Not too shabby for New Years Eve

We ate in the same restaurant the day before and enjoyed a beautiful paella.
We stayed up till midnight but not much passed it, so we could hike about 12 miles today to Mirador del Rio. Pictured at the beginning of the blog, this is a Cesar Manrique architectural creation using local materials and even scrap from a military base to create a viewpoint on the North end of Lanzarote onto the island of La Graciosa. We learned today that it is the 8th Canary Island and gained independence from Lanzarote last year. 

We hiked from the town of Maguez, a sleepy traditional village that farms mostly onions and potatoes and through the Parque Natural Archipelago Chinijo.

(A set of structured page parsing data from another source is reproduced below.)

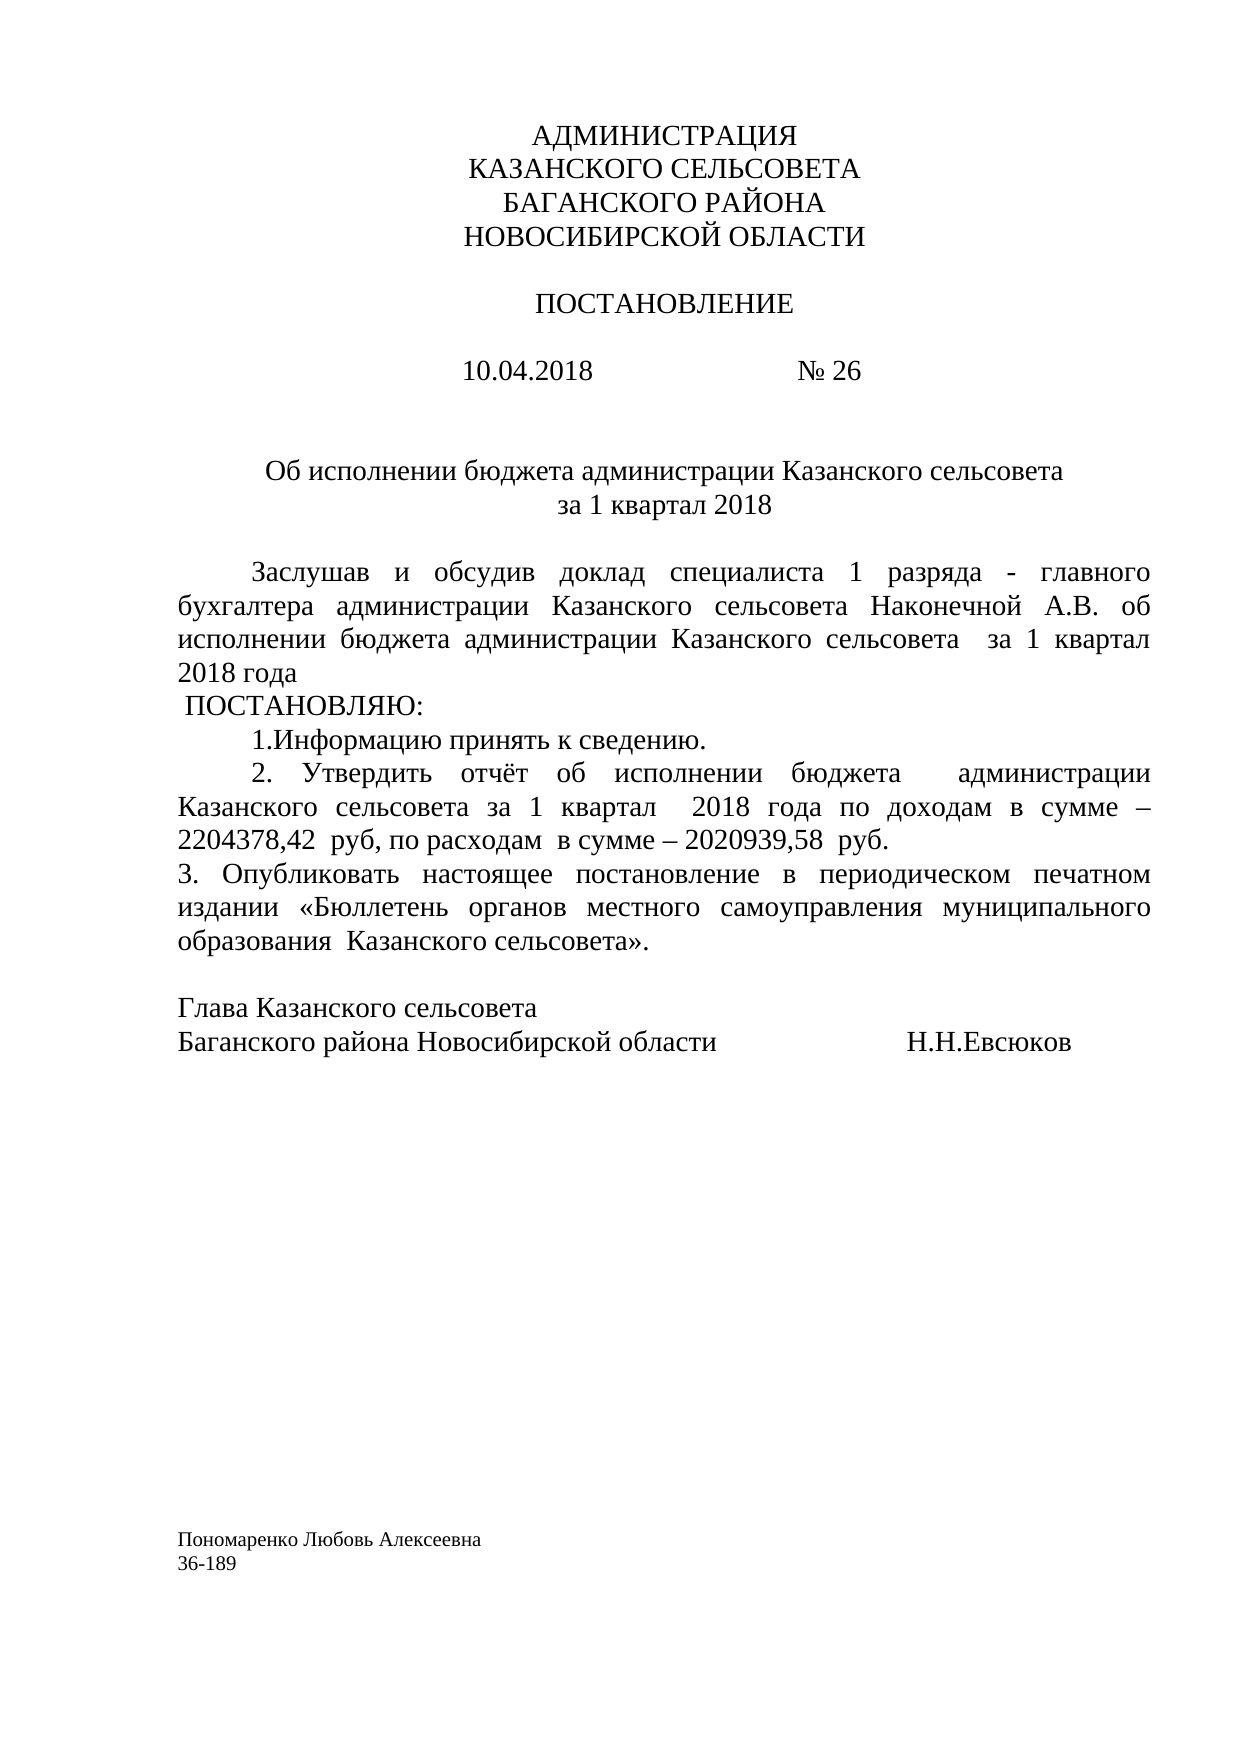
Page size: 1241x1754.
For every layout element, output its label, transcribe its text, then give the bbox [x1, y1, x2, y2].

text Об исполнении бюджета администрации Казанского сельсовета [177, 453, 1152, 487]
text Баганского района Новосибирской области Н.Н.Евсюков [177, 1024, 1152, 1057]
text за 1 квартал 2018 [177, 487, 1152, 521]
text 3. Опубликовать настоящее постановление в периодическом печатном издании «Бюллетень органов местного самоуправления муниципального образования Казанского сельсовета». [177, 856, 1152, 957]
text Глава Казанского сельсовета [177, 990, 1152, 1024]
text Заслушав и обсудив доклад специалиста 1 разряда - главного бухгалтера администрации Казанского сельсовета Наконечной А.В. об исполнении бюджета администрации Казанского сельсовета за 1 квартал 2018 года [177, 554, 1152, 688]
text 36-189 [177, 1551, 1152, 1575]
text ПОСТАНОВЛЯЮ: [177, 688, 1152, 722]
text 1.Информацию принять к сведению. [177, 722, 1152, 755]
text Пономаренко Любовь Алексеевна [177, 1527, 1152, 1551]
text АДМИНИСТРАЦИЯ КАЗАНСКОГО СЕЛЬСОВЕТА БАГАНСКОГО РАЙОНА НОВОСИБИРСКОЙ ОБЛАСТИ ПОСТАНОВЛЕНИЕ [177, 118, 1152, 319]
text 10.04.2018 № 26 [177, 353, 1152, 386]
text 2. Утвердить отчёт об исполнении бюджета администрации Казанского сельсовета за 1 квартал 2018 года по доходам в сумме – 2204378,42 руб, по расходам в сумме – 2020939,58 руб. [177, 755, 1152, 856]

Our starting point today. The village of Maguez. Lanzarote is pretty keen on white buildings everywhere.
We had ups and downs again but had the pleasure of seeing some vineyards, a large caldera and the sea on both sides of the island at certain viewpoints. The highlight was a 3 mile uphill walk, but on an easily conquered road, to Mirador del Rio. 

A look inside the caldera of a dormant Lanzarote volcano. The Canaries, like Hawaii are volcanic in origin.

The inside of a tiny chapel we passed along the route


The view behind us.

The view ahead. Turquoise waters and the Isla Gracisosa
From here it was uphill all the way to our final viewpoint at Mirador del Rio which is easily recognizable as Manrique's work. There used to be a military base at this site.

A viewpoint onto La Graciosa built of local materials, mostly volcanic rock. Lots of window and amazing views. It's not looking on a river either. The ocean between the two islands reminded Manrique of a river.

A large mobile inside the building made of rebar and other leftovers from the military base.
We had dinner today at a nice Italian restaurant on the beach. Overall a great end to long walk with views that made it worth it. 

"Located 400 metres high, on the Risco de Famara, the Mirador del Río is one of César Manrique’s most representative architectural creations as it shows a series of artistic and architectural details and his eagerness to combine art and nature. It is located near the remains of an ancient military base that dates back to the end of the 19th Century. It is camouflaged on the rock in a way in which only a genius of Manrique’s magnitude could conceive. The Mirador takes over El Río, the narrow stretch of the sea separating Lanzarote from La Graciosa. Although unassuming on the outside, the inside hides surprising details and impressive glass windows, the eyes of El Mirador, conceived by the artist aiming to increase the effect of the panoramic view, and the monumental and unique sculptures hanging off the ceiling challenging gravity. "
                                            From the magazine, Discover Lanzarote

Paul's Ponderings:   Two great days out on the island....the first one was fairly tough and about 8 miles of rugged hiking up and down but some great time near the water and very warm temperatures by the end.   On New Year's Day, it was super windy and a bit cool and a very long hike of about 9-10 miles, but on unimproved or paved roads.    Both were great with the awesome scenery you get in this part of the world.    On New Year's Eve we had a great dinner at Villa Toledo and on the first day of 2020 we ate some fine Italian food near our hotel.    But make no mistake, this is some pretty vigorous hiking all around and we were pretty worn out at the end of both days prior to dinner time.

We learned that La Graciosa is apparently now the eighth Canary Island after a period of advocating to be such, so hopefully we will visit it on this trip to stay on track to visit all the islands.   There are some rock islands near it, but they are not inhabited.   It's too rough to take a boat trip to the latter, but we do hope to journey to La Graciosa this time.  

We are staying in a fairly tourist-centric area called Costa Teguise, which is quite different than our first couple of days in Haria, which was a rural oasis like town.   But, it's all good and a chance to see yet another aspect of the Canaries.   

One thing for sure, this kind of hiking leaves you tired at day's end.....good for sleeping in order to get up and do it all again the next day.   On the 2nd, we head to a national volcanic park and likely a totally different experience.